Despite having possessed several years of in-office experience conducting policies towards China, the Clinton team encountered problems orchestrating its diplomatic, economic, military and other foreign policy instruments before and during the embassy bombing crisis. The lack of interagency integration resulted from the embassy bombing’s unexpectedness and the White House’s preoccupation with winning a war in Kosovo that was proving much more difficult than originally anticipated. The military and intelligence communities proved reluctant to share information about their target selection procedures with their civilian colleagues, let alone the Chinese. As a result, the civilians in the State Department were left assuring the Chinese government that the incident had all been a mistake while acknowledging their limited understanding of why the intelligence failure had occurred.

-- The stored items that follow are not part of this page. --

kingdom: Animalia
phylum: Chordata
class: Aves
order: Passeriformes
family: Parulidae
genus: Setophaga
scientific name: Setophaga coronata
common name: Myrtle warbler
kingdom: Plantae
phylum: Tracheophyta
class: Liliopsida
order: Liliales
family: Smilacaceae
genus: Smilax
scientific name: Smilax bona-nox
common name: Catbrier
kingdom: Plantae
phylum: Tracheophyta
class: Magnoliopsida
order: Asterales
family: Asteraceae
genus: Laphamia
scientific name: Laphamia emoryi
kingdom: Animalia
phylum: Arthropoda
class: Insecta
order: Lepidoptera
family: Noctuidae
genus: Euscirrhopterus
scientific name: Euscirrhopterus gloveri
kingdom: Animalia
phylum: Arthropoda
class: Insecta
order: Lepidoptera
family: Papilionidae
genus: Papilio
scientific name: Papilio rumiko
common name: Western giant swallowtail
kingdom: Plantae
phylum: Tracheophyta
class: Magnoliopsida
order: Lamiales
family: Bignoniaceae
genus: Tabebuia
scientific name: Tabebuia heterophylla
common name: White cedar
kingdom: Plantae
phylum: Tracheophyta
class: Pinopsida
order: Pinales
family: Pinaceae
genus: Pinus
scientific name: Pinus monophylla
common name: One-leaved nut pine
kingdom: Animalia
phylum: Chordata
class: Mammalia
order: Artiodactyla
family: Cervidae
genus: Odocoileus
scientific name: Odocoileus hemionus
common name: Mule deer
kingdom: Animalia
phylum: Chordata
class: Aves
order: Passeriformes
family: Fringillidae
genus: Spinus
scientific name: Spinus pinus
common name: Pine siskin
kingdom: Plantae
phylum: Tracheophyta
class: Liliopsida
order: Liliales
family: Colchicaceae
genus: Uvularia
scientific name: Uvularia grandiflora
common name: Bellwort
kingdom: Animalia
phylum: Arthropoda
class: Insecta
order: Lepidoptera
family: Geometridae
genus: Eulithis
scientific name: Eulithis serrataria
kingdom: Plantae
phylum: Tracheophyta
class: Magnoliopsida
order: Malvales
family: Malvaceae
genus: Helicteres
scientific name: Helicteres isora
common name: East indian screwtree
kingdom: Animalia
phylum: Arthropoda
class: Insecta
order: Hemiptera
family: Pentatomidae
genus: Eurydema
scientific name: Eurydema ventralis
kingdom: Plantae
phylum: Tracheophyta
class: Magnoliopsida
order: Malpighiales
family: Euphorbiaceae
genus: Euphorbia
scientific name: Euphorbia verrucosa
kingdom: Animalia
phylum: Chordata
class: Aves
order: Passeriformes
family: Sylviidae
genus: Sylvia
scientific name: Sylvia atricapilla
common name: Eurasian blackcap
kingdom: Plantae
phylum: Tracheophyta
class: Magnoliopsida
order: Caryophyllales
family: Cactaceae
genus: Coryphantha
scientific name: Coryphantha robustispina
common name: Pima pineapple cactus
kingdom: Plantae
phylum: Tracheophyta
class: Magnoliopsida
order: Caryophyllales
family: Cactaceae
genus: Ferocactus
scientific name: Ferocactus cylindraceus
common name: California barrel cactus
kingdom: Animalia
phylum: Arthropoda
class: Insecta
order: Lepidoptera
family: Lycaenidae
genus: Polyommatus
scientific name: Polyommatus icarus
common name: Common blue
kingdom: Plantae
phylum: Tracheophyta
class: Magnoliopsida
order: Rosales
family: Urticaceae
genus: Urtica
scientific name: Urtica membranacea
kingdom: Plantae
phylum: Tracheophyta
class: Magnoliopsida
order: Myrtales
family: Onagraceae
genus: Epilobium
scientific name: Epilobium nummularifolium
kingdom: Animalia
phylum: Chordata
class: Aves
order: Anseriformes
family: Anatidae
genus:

The second Bush administration eventually achieved its immediate crisis objective of securing the return of the EP-3 crew and subsequently the plane. Nevertheless, the hard-line stance taken by U.S. military leaders was not well integrated with the softer approach of the U.S. State Department. A more integrated response might have helped secure the release of the crew and aircraft faster. Faced with unanswerable counterfactuals, however, one can acknowledge that the “good cop/bad cop” approach actually adopted, whether consciously or by accident, might have yielded the best results. In any case, congressional pressure for harsh U.S. retaliation if the Chinese failed to return the crew appeared to have strengthened the administration’s bargaining position by making its implicit threats more credible to Beijing.
CONCLUSION:
Several patterns emerge from the three crises under consideration. First, even those presidents that assumed office with well-integrated strategies often found it hard to implement them within the U.S. interagency framework. Second, absent close presidential attention, the agencies would often develop and pursue their own China policies, contributing to undesirable policy incoherence. Third, responding to the immediate crisis almost always involved a mixture of formal and ad hoc interagency processes. Fourth, serious problems arose when the crisis occurred early in a presidential transition since the new administrations had yet to establish fully functioning interagency processes or secure Senate approval of many mid-level political appointees. Fifth, since the Tiananmen crackdown, sustained tensions have affected executive-legislative policies regarding China , with Members of Congress often advocating much more confrontational policies than the executive branch deems wise. Finally, the main achievement of the U.S. government response to all the crises involved costs avoided—normally not a major accomplishment, but important here, when mismanaging events could have escalated into nuclear war.